Rayonier AM to Continue Polluting Altamaha River

A Georgia superior court has ruled that a pulp mill’s visible, foul-smelling pollution of the Altamaha River in southeast Georgia can continue.

Representing Altamaha Riverkeeper, GreenLaw, Stack & Associates and the Southern Environmental Law Center successfully challenged Rayonier Advanced Materials’ pollution discharge permit in state administrative court. The groups charge that the limits on odor and color in the permit granted by the Georgia Environmental Protections Division (EPD) do not go far enough to uphold state water quality standards, particularly in low flow conditions.

 

During the administrative hearing in June 2016, nearly a dozen witnesses testified about the extent to which the 50 to 60 million gallons of effluent the pulp mill discharges into the river daily affects citizens’ ability to use the river for fishing, swimming, boating, kayaking, and other activities.

Following the administrative law judge’s finding that the permit violates Georgia water quality standards and that EPD must impose more stringent regulations to restrict color and odor in the polluted discharge, Rayonier AM and EPD filed an appeal in Wayne County Superior Court.

“We are disappointed with the decision and intend to appeal,” said Jen Hilburn, Executive Director & Riverkeeper for Altamaha Riverkeeper.  “Fishermen, kayakers and recreationists of all sorts are aware of the awful stench and stain that is pumped into the river daily by Rayonier AM, and that it interferes with citizens’ legitimate uses of the river. Without installing proper water treatment methods, we are concerned that Rayonier AM’s profitability will continue to receive priority over the rights of Georgians.”

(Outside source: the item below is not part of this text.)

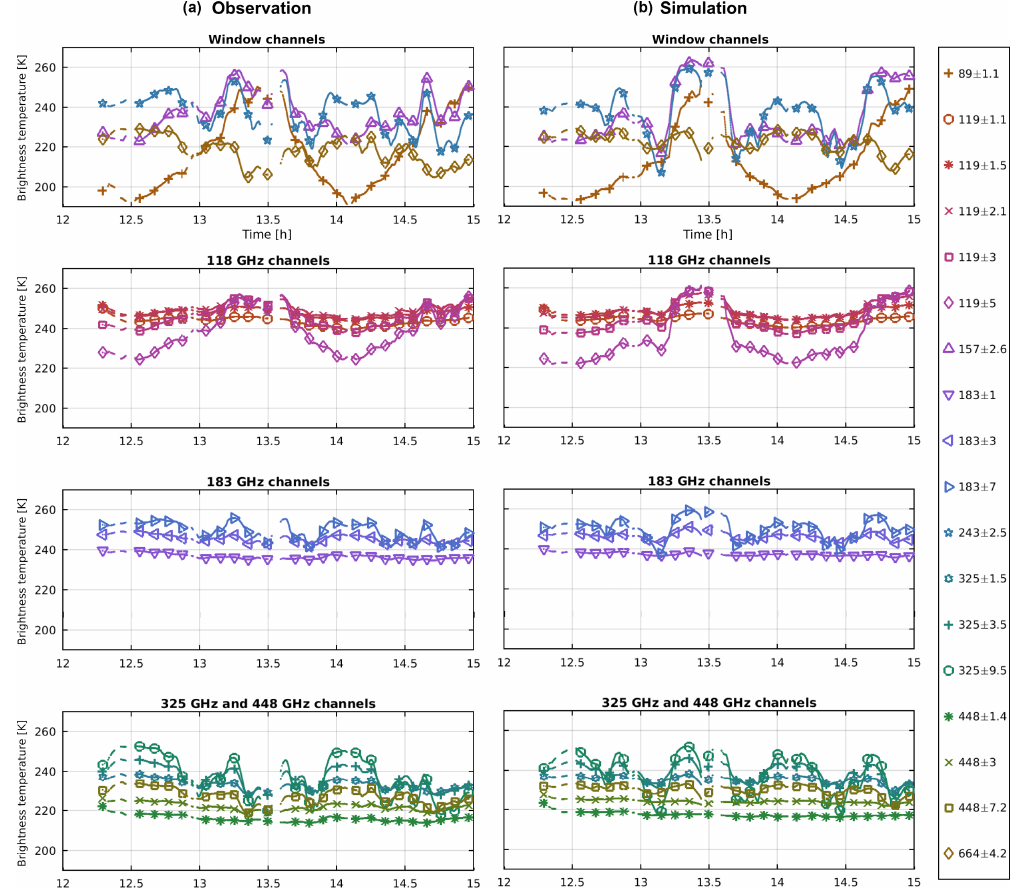
Figure 7. (a) Observed brightness temperature time series of flight B897. (b) Simulated brightness temperature time series of flight B897. The markers are shown only for every 100th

“For far too long, Rayonier AM has fouled the water in Jesup, often for many miles downstream,” said Hutton Brown, Senior Attorney for GreenLaw. “The permit fails to adequately protect the water quality of the river and the many concerned citizens who submitted public comments.”

“Rayonier AM’s discharge into the river, which is clearly visible both at the river’s surface and from above, often causes a dark, malodorous plume to extend down the river and fishermen have complained that it renders fish inedible for many miles downstream,” said Don Stack of Stack & Associates. “Many of the people who fish the Altamaha are sustenance fisherman, individuals with limited income who rely on the river for supplemental nutrition.”

“Allowing a legacy of unchecked pollution to continue on one of Georgia’s greatest rivers is simply unacceptable,” said Megan Hinkle Huynh, staff attorney with the Southern Environmental Law Center. “Georgians rely on EPD to uphold and enforce protections for water quality—not only does the permit fail to serve that basic purpose, it has allowed one of the worst polluters in the state to degrade the Altamaha River at the expense of fish, wildlife and local citizens who depend on clean water.”

“Personally, I am baffled by the Court’s decision,” said David M. Paule, Executive Director of GreenLaw. “Similar plants around the world, many in third-world countries, are capable of discharging in a manner that does not so significantly discolor or impact the river. It is alarming that a company in Georgia would not be held to similar standards.”